Ryan has carefully distanced himself from Rand, a hero of his youth. He’s never been an objectivist, he now insists. How could he be? He’s a Catholic. He just likes her novels for the way they dramatize the evil of “collectivism,” Ryan’s pejorative term for the commonweal. Still, the question remains: Would someone who knew nothing about Ryan but had studied his budget be more likely to think it had been inspired by the Sermon on the Mount or Atlas Shrugged? As I wrote here a few months ago:
I have no doubt Ryan goes to Mass every week, loves his wife and children, and is truly contrite about his recent enthusiasm for the works of Ayn Rand.The problem isn’t Ryan’s personal piety; it’s his policy priorities. Make that “priority.” For all his grim talk about our national-debt emergency, Ryan’s new budget, like his old budget, is really organized around the single imperative of reducing taxes, especially for the rich. It is very specific about this: it would bring down the top personal income-tax rate from 35 to 25 percent and reduce corporate taxes to the same rate. True, it promises to offset the effect of these lower rates by closing loopholes, but these loopholes are left unspecified (as they almost always are). Ryan has specifically promised not to close one of the most egregious loopholes, the one that allows income on capital to be taxed at 15 percent. To make up for the revenue lost because of the tax cuts, Congress would have to find $700 billion worth of other loopholes to close. But don’t worry: Ryan and the rest of the GOP congressional caucus will figure that out later.
If the national debt is really the looming catastrophe Ryan says it is — a catastrophe in which “the poor would be hit the first and the worst,” as Ryan put it in his recent speech at Georgetown — then you might expect he’d at least be willing to consider raising tax rates, which are as low as they’ve been in fifty years.
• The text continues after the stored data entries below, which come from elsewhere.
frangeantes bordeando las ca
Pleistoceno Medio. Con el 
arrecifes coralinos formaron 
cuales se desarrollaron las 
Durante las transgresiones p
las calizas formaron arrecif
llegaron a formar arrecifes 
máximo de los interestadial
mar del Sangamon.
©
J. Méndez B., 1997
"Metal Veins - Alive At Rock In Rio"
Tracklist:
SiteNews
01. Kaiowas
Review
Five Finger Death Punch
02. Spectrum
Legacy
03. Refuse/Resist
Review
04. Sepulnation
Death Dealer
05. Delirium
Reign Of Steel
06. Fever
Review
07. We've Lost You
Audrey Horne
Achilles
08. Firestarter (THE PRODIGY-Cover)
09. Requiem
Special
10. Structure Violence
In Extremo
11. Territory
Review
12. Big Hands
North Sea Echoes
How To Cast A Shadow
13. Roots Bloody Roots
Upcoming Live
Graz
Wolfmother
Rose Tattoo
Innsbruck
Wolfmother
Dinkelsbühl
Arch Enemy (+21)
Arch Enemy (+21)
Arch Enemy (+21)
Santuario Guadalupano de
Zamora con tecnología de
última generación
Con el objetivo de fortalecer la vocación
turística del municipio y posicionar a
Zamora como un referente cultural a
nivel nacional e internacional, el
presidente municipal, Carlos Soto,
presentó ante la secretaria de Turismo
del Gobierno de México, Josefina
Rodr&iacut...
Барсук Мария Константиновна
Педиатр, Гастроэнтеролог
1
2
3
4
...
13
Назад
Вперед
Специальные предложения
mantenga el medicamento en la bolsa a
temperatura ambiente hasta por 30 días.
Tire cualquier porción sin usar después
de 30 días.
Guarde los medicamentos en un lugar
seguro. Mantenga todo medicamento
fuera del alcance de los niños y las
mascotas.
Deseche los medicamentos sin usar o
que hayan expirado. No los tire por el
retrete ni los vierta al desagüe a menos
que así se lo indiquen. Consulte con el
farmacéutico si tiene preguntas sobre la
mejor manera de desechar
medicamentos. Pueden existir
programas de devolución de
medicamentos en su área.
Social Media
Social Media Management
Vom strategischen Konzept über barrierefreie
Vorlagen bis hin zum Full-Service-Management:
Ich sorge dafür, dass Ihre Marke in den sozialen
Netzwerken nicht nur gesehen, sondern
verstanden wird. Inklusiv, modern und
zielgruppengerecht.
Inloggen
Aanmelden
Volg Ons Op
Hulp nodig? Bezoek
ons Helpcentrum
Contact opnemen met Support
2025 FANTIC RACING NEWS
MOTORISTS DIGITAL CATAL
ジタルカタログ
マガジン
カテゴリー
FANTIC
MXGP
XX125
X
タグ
You would certainly not expect him to lower them still further. But it is possible that Ryan still believes, against all the available evidence, that cutting taxes will automatically lead to economic growth, which will in turn help bring down the deficit and benefit the poor. In which case he is not a Randian (Rand hated all superstition) but a practitioner of voodoo, bent on reanimating our inert economy by bleeding the federal government.
Even if Ryan’s budget didn’t hurt the poor — indeed, even if it somehow helped them — this would be no more than a happy accident. The point is not, and never has been, to help the poor. The point is to shrink the government and lower taxes. If this helps the poor, so much the better; if it doesn’t, sauve qui peut.